Que fait ma bonne petite Zoé ? Elle met le mot que je lui avais écrit, dans une lettre qu’elle envoie au duc d’Hacôté. La lettre arrive à la garnison du duc. On la refuse, faute d’affranchissement. Pourtant, si l’on n’admet là que les lettres timbrées, il me semble que celle-là… Mais je n’ai pas la parole : je n’ai jamais économisé un sou.

« Conformément à la loi », comme le mentionne, dans les cas analogues à celui-ci, l’imprimé de l’enveloppe postale, le pli est ouvert ; et comme mon nom et mon adresse sont les seuls indiqués dans la missive, la lettre revient à mon domicile, accompagnée de la gracieuse apostille de mon intime. Je fais publier ladite lettre ainsi que son commentaire dans un journal, par Delaroute. Le public n’avait pas moins droit que moi-même à savourer l’atticisme épistolaire de la Grande Latte.

Amère parfois, je n’ai jamais été égoïste.

Nouvelle irruption chez moi de la fulminante écuyère. Nouvelle interdiction de ma porte. Nouvel ébahissement de ma concierge, tintamarre épouvantable, monologue et imprécations, mais plus dans l’escalier, cette fois ; dans mon antichambre. Autant de conquis pour cette pauvre Zoé.
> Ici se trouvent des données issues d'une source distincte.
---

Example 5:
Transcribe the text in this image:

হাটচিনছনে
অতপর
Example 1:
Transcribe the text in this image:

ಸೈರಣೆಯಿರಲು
J’avais grande envie de charger la police du soin de mon repos et de la défense de ma porte. Toujours bonne, la police prit les devants. Je fus mandée à la Préfecture.

Zoé Dupont, qui narrait fort agréablement, avait tout raconté à son duc, qui n’avait pas l’avantage d’être en communion d’idées avec le mien. Petites divergences politiques… D’Hacôté était au mieux avec Adalbert. Adalbert ne pouvait, en bonne politique, refuser de rendre les choses bien criminelles. Je suis allée deux fois à la Préfecture ; la première, dans mon coupé ; la seconde, dans un fiacre, dont le gouvernement m’a fait les honneurs.

En présence du représentant de l’ordre d’alors, j’exhibe l’enveloppe, objet du litige. Il avoue ne plus rien comprendre ; mais son devoir est de sévir : il ne faillira pas à son devoir. Je le prie par ses yeux si expressifs, par son front si pur, par sa fiancée si belle ! Je le sens ébranlé : j’insiste. Mais il veut me faire payer cher sa faiblesse et ma victoire. Il me secoue au point que j’en sanglote. Enfin, il brûle tout le paquet, et me laisse partir tranquille.

Et tout ça, parce que j’étais allée bâiller au Cirque ! — Histoire de parapluies changés au vestiaire ! Zoé croyait que je parlais de son duc, quand je ne m’occupais que du mien.